Mi pare importante recepire come qualcosa di positivo anche nel nostro contesto il valore di poter esprimere pubblicamente la propria fede, senza prevaricare sull’altro, ma al tempo stesso senza subire quel tipo di censura che vorrebbe silenziare le espressioni religiose in nome di una malintesa laicità.

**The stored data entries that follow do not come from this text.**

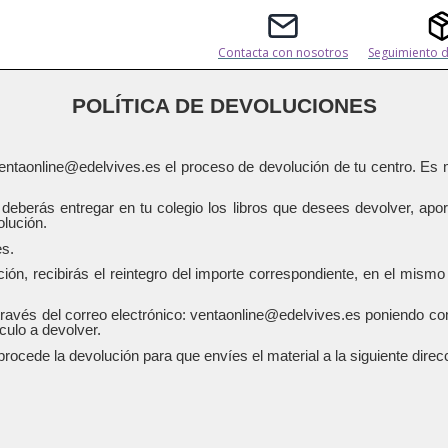
Contacta con nosotros
Seguimiento d
POLÍTICA DE DEVOLUCIONES
 ventaonline@edelvives.es el proceso de devolución de tu centro. Es 
ón, deberás entregar en tu colegio los libros que desees devolver,
olución.
es.
ción, recibirás el reintegro del importe correspondiente, en el mis
través del correo electrónico: ventaonline@edelvives.es poniendo co
ículo a devolver.
rocede la devolución para que envíes el material a la siguiente dir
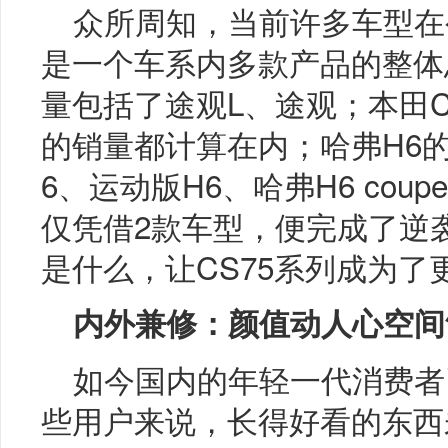
众所周知，当前许多车型在
是一个车系内多款产品的整体
量包括了途观L、途观；本田C
的销量都计算在内；哈弗H6
6、运动版H6、哈弗H6 cou
仅凭借2款车型，便完成了逆
是什么，让CS75系列成为了
内外兼修：颜值动人心空间
如今国内的年轻一代消费者
些用户来说，长得好看的东西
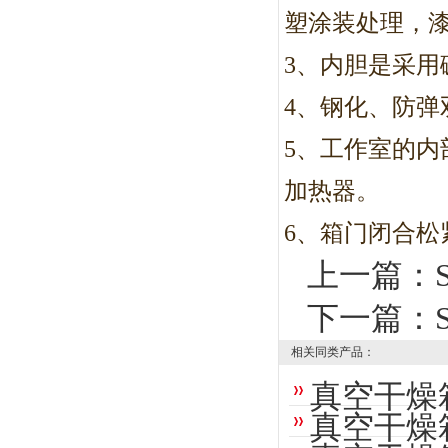
塑涂装处理，
3
、内胆是采用
4
、钢化、防弹
5
、工作室的内
加热器。
6
、箱门闭合松
上一篇：
下一篇：
相关同类产品：
真空干燥
真空干燥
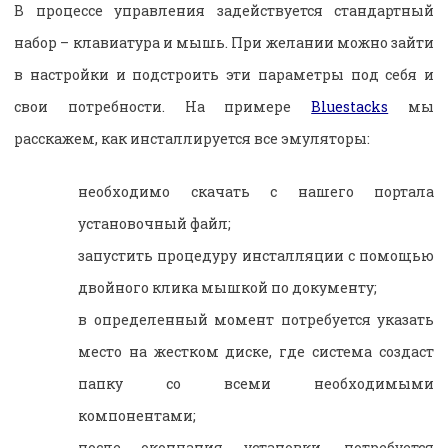
В процессе управления задействуется стандартный
набор – клавиатура и мышь. При желании можно зайти
в настройки и подстроить эти параметры под себя и
свои потребности. На примере
Bluestacks
мы
расскажем, как инсталлируется все эмуляторы:
необходимо скачать с нашего портала
установочный файл;
запустить процедуру инсталляции с помощью
двойного клика мышкой по документу;
в определенный момент потребуется указать
место на жестком диске, где система создаст
папку со всеми необходимыми
компонентами;
после окончания установки, потребуется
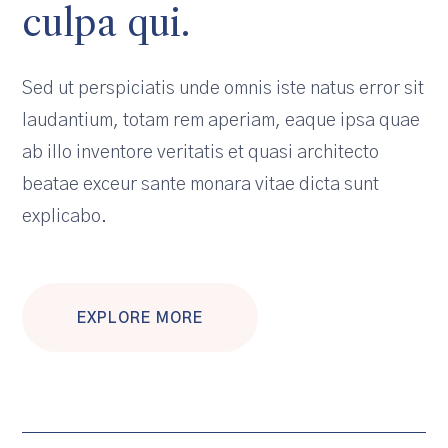
culpa qui.
Sed ut perspiciatis unde omnis iste natus error sit
laudantium, totam rem aperiam, eaque ipsa quae
ab illo inventore veritatis et quasi architecto
beatae exceur sante monara vitae dicta sunt
explicabo.
EXPLORE MORE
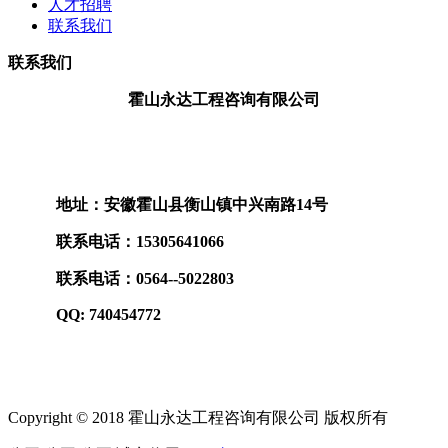
人才招聘
联系我们
联系我们
霍山永达工程咨询有限公司
地址：安徽霍山县衡山镇中兴南路14号
联系电话：15305641066
联系电话：0564--5022803
QQ: 740454772
Copyright © 2018 霍山永达工程咨询有限公司 版权所有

Così come mi pare importante, e lo dico a titolo puramente esemplificativo, recepire il valore di avere un giorno di riposo, come viene fortemente sottolineato dall’ebraismo attraverso il riposo dello Shabbat, perché nel momento in cui perdiamo la possibilità di avere questo giorno di riposo non solo oscuriamo la nostra immagine e somiglianza con Dio, come suggerisce la versione del comandamento sul riposo contenuta nel Libro dell’Esodo (Es 20,8-11), ma cadiamo in una forma di schiavitù che umilia la persona e la sua dignità, come evidenzia la versione dello stesso comandamento contenuta nel libro del Deuteronomio (Dt 5,12-15). Ed è un riposo che riguarda tutti e tutto, con una valenza potremmo dire al tempo stesso antropologia, sociale ed ecologica.

5. Conclusione

Da san Francesco a papa Francesco sono passati otto secoli, e in questi otto secoli la nostra presenza in Terra Santa si è radicata ed è cresciuta, come presenza fraterna, pacifica e dialogante. Come presenza di preghiera, di cura dei luoghi santi cristiani e di servizio alla comunità locale.
Nel segno della fraternità questa presenza, grazie a Dio, è viva ancora oggi.